● **Document extract**
::::

In the integrated system, the simultaneous IMU state is used to predict the GNSS-derived position, but the antenna center has a different reference point with respect to the INS predicted position, which leads to lever-arm offsets. The lever-arm is precisely measured in advance and its correction can be expressed as:

$${\mathbf{p}}_{r} = {\mathbf{p}}_{b}^{e} + {\mathbf{R}}_{b}^{e} {\mathbf{l}}^{b}$$
(11)

where \({\mathbf{l}}^{b}\) denotes the lever-arm. The relationship between \({\updelta }{\mathbf{p}}_{r}\) and \({\updelta }{\mathbf{p}}_{b}^{e}\) can be expressed from the differential of (11):

$${\updelta }{\mathbf{p}}_{r} = {\updelta }{\mathbf{p}}_{b}^{e} { + }\left\lfloor {{\mathbf{R}}_{b}^{e} {\mathbf{l}}^{b}_{ \times } } \right\rfloor {\updelta }{{\varvec{\uptheta}}}_{b}^{e}$$
(12)

The linearized GNSS observation equations can be written as:

$$\left[ {\begin{array}{*{20}c} {r_{{P_{k} }}^{{}} } \\ {r_{{L_{k} }}^{{}} } \\ \end{array} } \right]{ = }\left[ {\begin{array}{*{20}c} {\hat{P}_{{{\text{ins}}}}^{k} - P_{{\text{gnss,IF}}}^{k} } \\ {\hat{L}_{{{\text{ins}}}}^{k} - L_{{\text{gnss,IF}}}^{k} } \\ \end{array} } \right]{ = }\left[ {\begin{array}{*{20}c} {{\mathbf{H}}_{{P_{k} }}^{{}} } \\ {{\mathbf{H}}_{{L_{k} }}^{{}} } \\ \end{array} } \right]{\updelta }{\mathbf{x}}{ + }\left[ {\begin{array}{*{20}c} {n_{{P_{k} }} } \\ {n_{{L_{k} }} } \\ \end{array} } \right]$$
(13)

where \(k\) refers to the time epoch, \({\updelta }{\mathbf{x}}\) denotes the system state vector, \(r_{{P_{k} }}^{{}}\) and \(r_{{L_{k} }}^{{}}\) are the residuals of psedorange and carrier measurements, \(n_{{P_{k} }}\) and \(n_{{L_{k} }}\) represent the corresponding noises. \(\hat{P}_{{{\text{ins}}}}^{k}\) and \(\hat{L}_{{{\text{ins}}}}^{k}\) are the INS-predicted GNSS measurements, and the designed matrix \({\mathbf{H}}_{{P_{k} }} ,{\mathbf{H}}_{{L_{k} }}\) can be determined directly from (9) and (12).

::::

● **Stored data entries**
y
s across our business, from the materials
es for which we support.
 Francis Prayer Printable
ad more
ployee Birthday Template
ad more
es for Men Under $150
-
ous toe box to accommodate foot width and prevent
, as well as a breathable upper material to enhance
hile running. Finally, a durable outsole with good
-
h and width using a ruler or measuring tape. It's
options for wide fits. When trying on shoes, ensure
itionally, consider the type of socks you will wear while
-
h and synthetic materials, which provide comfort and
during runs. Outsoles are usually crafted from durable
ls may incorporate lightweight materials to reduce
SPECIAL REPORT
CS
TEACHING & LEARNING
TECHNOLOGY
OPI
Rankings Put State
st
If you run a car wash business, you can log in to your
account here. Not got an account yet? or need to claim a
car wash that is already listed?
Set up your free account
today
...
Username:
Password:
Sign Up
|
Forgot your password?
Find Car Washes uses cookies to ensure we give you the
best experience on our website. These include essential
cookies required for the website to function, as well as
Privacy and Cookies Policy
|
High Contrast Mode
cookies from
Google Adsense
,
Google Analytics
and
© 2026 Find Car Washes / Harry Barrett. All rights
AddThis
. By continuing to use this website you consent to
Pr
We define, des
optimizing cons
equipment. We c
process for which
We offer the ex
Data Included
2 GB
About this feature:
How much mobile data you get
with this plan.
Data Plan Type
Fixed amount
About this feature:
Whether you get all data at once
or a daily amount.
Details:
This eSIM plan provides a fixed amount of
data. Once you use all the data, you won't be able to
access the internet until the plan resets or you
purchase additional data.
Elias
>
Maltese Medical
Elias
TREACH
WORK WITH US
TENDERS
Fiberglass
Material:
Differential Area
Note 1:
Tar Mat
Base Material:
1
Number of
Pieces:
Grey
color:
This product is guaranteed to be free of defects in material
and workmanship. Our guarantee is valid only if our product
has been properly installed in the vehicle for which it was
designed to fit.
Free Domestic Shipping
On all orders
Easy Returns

::::

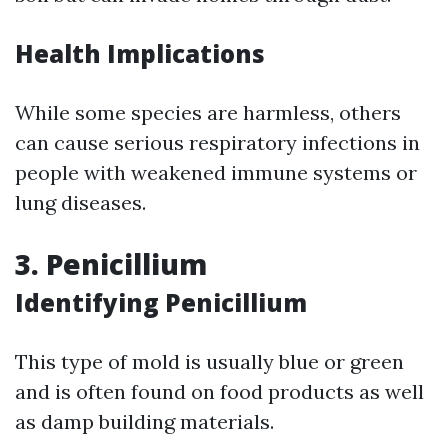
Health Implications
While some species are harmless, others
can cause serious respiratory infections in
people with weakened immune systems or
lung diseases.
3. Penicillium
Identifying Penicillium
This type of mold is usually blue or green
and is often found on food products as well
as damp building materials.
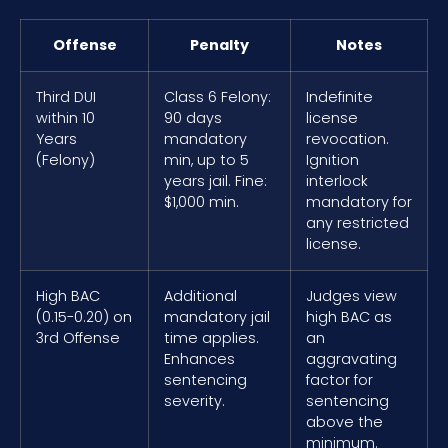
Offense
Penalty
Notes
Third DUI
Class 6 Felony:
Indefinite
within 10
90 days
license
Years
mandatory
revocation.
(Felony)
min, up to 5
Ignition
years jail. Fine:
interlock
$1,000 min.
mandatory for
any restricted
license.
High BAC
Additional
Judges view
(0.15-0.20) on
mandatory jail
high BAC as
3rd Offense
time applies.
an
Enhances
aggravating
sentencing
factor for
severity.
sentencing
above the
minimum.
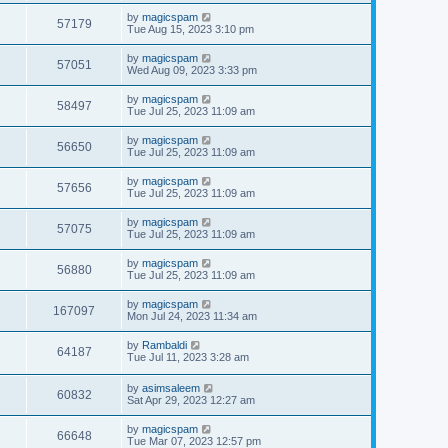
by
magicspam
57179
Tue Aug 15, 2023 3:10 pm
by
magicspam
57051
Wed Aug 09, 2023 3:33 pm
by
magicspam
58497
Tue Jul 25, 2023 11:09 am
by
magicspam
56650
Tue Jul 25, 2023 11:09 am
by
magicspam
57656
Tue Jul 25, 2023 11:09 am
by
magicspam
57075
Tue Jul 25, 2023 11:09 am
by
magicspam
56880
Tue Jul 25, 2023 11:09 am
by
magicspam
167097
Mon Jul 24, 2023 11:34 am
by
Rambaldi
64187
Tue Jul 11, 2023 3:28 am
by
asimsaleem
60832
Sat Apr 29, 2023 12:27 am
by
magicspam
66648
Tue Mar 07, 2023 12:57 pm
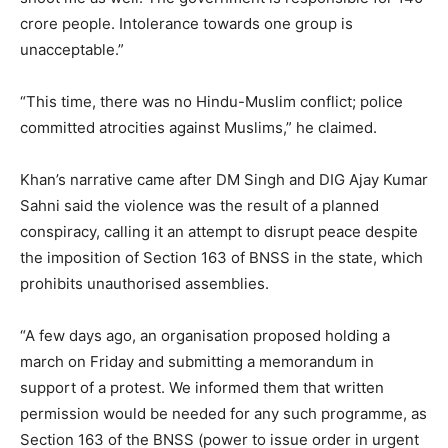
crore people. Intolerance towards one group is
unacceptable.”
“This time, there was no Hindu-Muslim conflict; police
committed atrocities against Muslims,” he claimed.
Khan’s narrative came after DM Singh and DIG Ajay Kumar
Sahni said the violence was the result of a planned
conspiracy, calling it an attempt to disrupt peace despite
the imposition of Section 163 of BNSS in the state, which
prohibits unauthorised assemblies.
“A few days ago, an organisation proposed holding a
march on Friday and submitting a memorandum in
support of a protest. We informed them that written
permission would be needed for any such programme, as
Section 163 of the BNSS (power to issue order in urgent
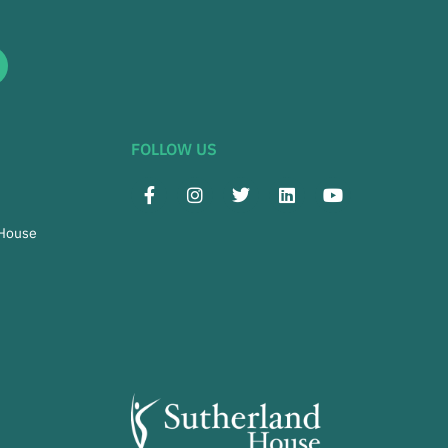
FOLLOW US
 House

::::

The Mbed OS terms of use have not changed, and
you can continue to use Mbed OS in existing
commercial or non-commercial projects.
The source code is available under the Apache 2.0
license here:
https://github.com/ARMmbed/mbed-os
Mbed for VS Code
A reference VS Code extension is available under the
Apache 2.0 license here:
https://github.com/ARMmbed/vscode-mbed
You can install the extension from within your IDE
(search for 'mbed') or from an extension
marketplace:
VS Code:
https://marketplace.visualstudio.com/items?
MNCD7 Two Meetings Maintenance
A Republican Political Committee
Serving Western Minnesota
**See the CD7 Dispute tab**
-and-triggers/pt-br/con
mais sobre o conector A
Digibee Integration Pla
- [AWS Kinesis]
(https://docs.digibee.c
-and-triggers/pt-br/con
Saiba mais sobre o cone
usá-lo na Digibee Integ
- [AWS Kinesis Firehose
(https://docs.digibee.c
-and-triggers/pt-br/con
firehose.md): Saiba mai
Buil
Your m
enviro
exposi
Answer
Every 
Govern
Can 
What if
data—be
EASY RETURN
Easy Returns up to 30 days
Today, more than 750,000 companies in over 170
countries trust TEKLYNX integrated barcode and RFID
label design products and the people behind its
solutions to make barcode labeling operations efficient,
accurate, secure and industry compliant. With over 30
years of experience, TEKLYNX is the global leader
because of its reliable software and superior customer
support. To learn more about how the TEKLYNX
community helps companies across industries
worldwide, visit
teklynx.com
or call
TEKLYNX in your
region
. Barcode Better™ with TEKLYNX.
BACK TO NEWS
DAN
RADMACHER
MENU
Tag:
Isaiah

::::

● **Tasks for this exercise**
**A)** Return every line of the entries that contains the string "Penicillium". Case counts.
**B)** Pick up the text on GNSS/INS lever-arm correction after its last sentence and continue it.

● **Answers to the exercises**
**A)**
3. Penicillium
Identifying Penicillium

**B)**
LiDAR measurement model

Before introducing the LiDAR measurements, the sliding window mechanism is described in advance. As shown in Fig. 1, the threshold \(N\) of LiDAR frames stored in the state vector is pre-defined, and the oldest frame will be discarded when the window is full. The newly obtained LiDAR frame will be matched with other LiDAR scans in the sliding window to establish the geometry relationships between frames. We note that the \(N\) value should not be set too large. A small window benefits computational efficiency, but the scan matching tends to be inaccurate with a large distance between frames, particularly when the vehicle moves fast on the road. Considering some unreliable observations exist in the registration, a Chi-square test (Sun et al., 2018; Zuo et al., 2019) is employed to remove outliers from the scan matching, and only measurements that pass the test will be used for EKF measurement update.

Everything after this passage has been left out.